Why is STEAMIE important?
In 2009, the U.S. House Small Business Committee reported that one dollar spent on the Small Business Administration’s entrepreneurial development programs brings a return of $2.87 into the economy. The year before, 2008, these programs helped generate 73,000 new jobs and added $7.2 billion to the U.S. economy, according to a Feb. 11, 2009 press release by the House Committee on Small Business. This speaks volumes to the fact that entrepreneurial development programs, if done well, can be incredibly important to a nation’s job creation efforts as well as its economic development, according to a recent report published by the Gallop organization.

Innovation is important to business and individuals.
Innovation is no longer a “nice-to-have” element of business success; it’s a “must-have,” according to Keith Harmeyer and Mitchell Rigie, principals of www.SmartStorming.com.

“If innovation distinguished between leaders and followers in the recent past, today it increasingly distinguishes between survivors and the barely breathing,” Harmeyer said. “Innovation is the new Darwinism in business; the choice facing companies today is simple: innovate, or perish.”

Innovation isn’t new, it has been a business buzzword for years, Harmeyer said. “We’ve all read about it in business magazines and heard the reports on financial news stations. Harvard Business School professors lecture on it at conferences and scores of books address it. And the same companies are consistently held up as the elite innovators Apple, Google, Nintendo, JetBlue, Toyota, Target (and today again, WalMart). And there are hundreds and even thousands more you’ve never heard of, visionary companies that are seizing the opportunities (yes, opportunities) presented by the current economic phase, breaking the rules, establishing new standards, delivering incredible value, and then starting that process all over again…and again, and again.”

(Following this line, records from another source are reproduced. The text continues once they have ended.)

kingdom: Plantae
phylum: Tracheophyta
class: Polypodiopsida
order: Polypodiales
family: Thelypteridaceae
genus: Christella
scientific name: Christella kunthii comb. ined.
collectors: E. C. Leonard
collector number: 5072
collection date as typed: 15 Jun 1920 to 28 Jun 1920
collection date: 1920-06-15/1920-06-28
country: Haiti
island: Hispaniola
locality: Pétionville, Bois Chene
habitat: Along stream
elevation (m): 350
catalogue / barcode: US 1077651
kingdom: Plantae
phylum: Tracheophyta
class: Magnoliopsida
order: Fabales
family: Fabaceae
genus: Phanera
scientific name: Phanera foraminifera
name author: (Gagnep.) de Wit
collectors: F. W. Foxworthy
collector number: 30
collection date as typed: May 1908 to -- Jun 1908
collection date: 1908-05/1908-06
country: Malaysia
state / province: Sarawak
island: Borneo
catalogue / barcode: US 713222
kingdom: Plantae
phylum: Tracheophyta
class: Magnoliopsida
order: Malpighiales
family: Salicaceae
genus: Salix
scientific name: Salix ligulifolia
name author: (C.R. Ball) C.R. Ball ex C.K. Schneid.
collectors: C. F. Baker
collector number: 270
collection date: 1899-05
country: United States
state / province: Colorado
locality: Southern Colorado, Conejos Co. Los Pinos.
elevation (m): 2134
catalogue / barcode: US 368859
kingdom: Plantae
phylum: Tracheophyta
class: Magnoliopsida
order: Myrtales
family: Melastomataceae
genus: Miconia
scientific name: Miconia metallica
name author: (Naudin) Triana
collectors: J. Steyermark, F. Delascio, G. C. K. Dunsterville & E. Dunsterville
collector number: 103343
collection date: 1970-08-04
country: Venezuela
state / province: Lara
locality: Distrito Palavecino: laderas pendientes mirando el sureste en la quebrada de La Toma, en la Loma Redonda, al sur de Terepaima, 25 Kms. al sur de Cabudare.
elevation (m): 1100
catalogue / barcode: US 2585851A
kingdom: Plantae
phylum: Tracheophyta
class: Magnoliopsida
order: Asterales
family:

The two partners say that the innovation imperative doesn’t just apply to businesses. It also is a challenge that faces individuals as well. “The time to develop an innovation orientation is not tomorrow or next week or in the third quarter. It’s now.”

Entrepreneurship transforms dreams into profits.
There’s a misconception that people who can’t find work jump into entrepreneurship; however, statistics show that 76 percent of establishments of new businesses in 2003 were due to an aspiration to chase openings, according to canadiantradeenclave.ca.

Entrepreneurship is challenging task but the rewards it gives are often more than what an individual expects.

Entrepreneurship actually provides employment and helps the economy. It also contributes toward research and development and creates wealth for nations and individuals as well. “The business as well as the entrepreneur contributes in some way to the economy . . . in the form of products or services, by boosting the GDP rates or tax contributions. Their ideas, thoughts, and inventions are also a great help to the nation.”

“We can conclude that the higher the level of entrepreneurship is in the nation, the higher is its level of development,” “The crux motive of entrepreneurship is to transform the dreams into a profitable truth . . . Entrepreneurship strengthens the economic growth of a nation, as well as gives power to society, speeds up modernization and transforms the way of thinking of the common man.”